Exercise input:
◆ ◆ ◆
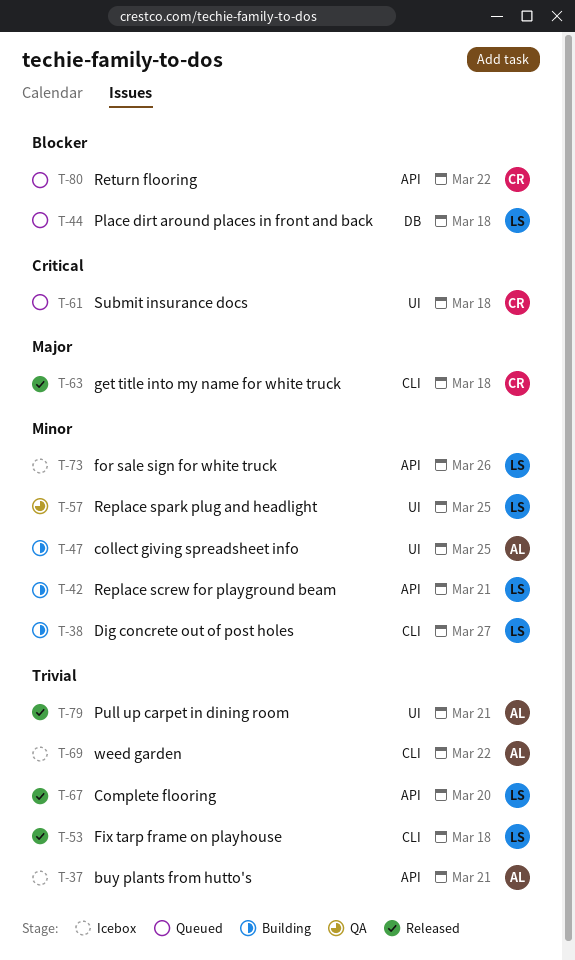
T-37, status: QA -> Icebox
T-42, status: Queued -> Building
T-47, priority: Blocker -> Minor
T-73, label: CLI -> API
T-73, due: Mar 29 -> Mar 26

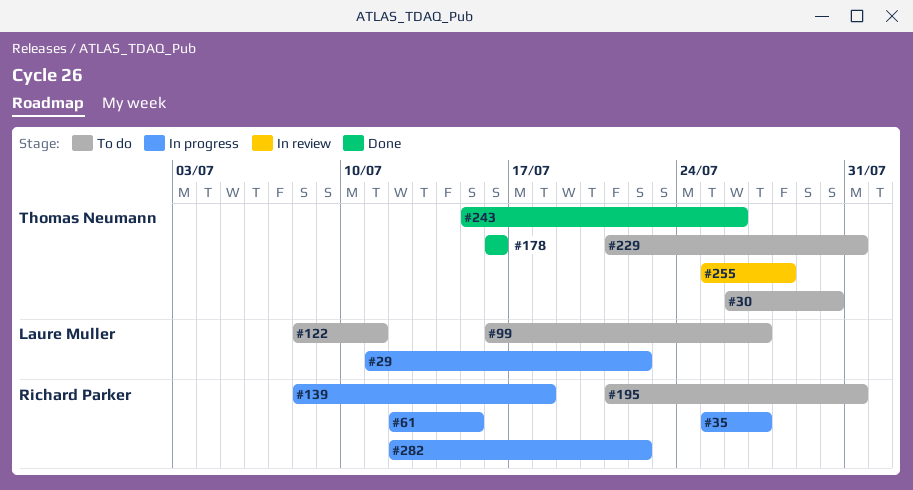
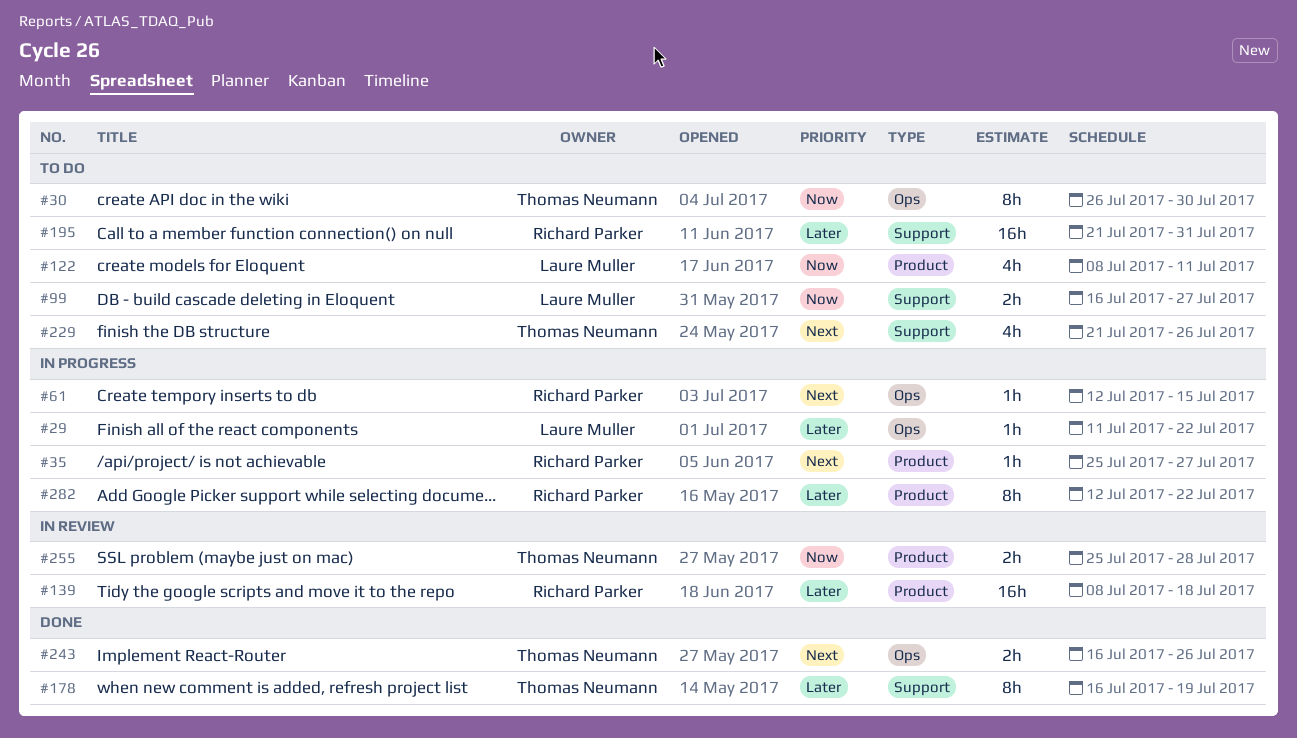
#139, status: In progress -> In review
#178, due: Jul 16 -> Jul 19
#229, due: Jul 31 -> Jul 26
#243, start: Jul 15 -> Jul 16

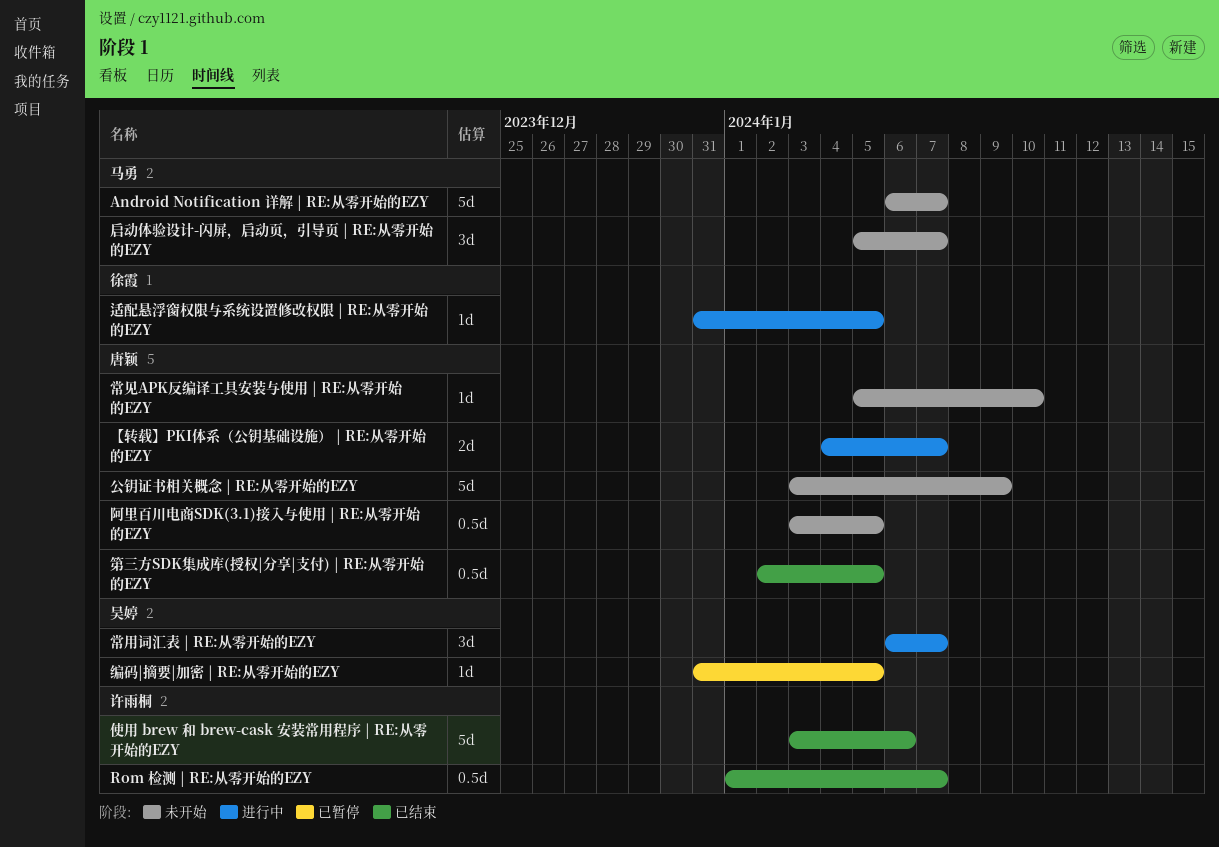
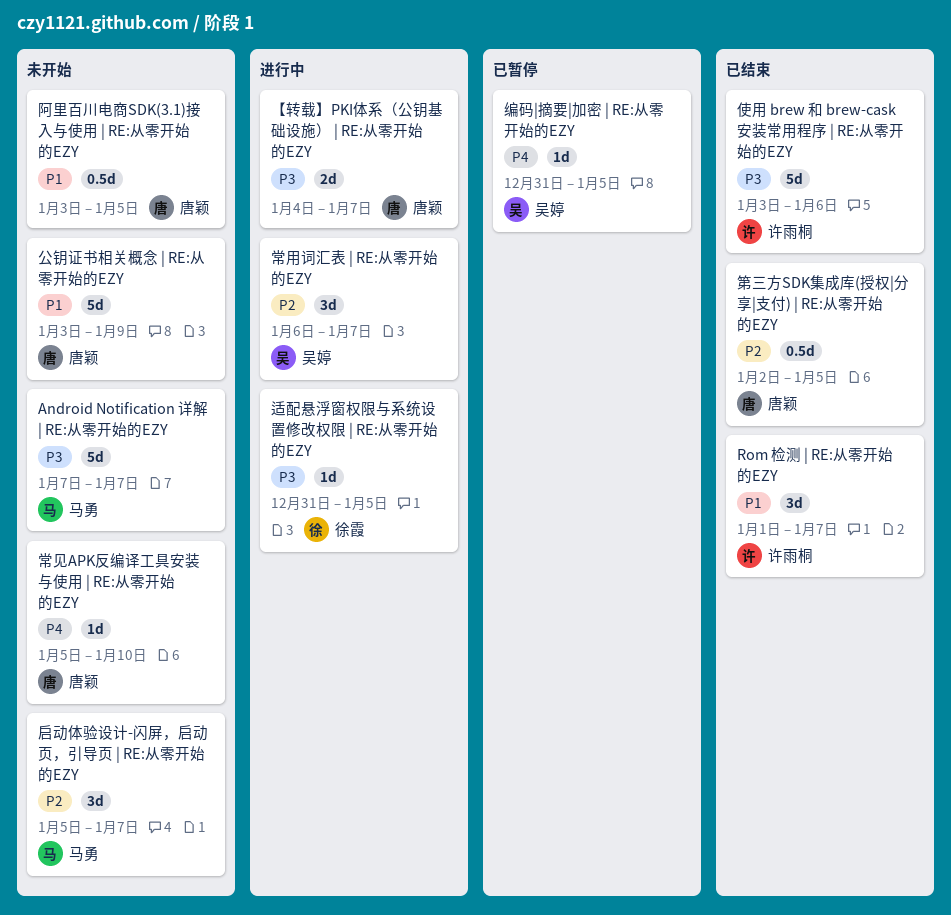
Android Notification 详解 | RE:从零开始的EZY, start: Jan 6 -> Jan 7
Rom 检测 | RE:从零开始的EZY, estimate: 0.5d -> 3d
◆ ◆ ◆
Work instructions: Return each line of the material in which the string "start" can be found.

Response to the exercise:
#243, start: Jul 15 -> Jul 16
Android Notification 详解 | RE:从零开始的EZY, start: Jan 6 -> Jan 7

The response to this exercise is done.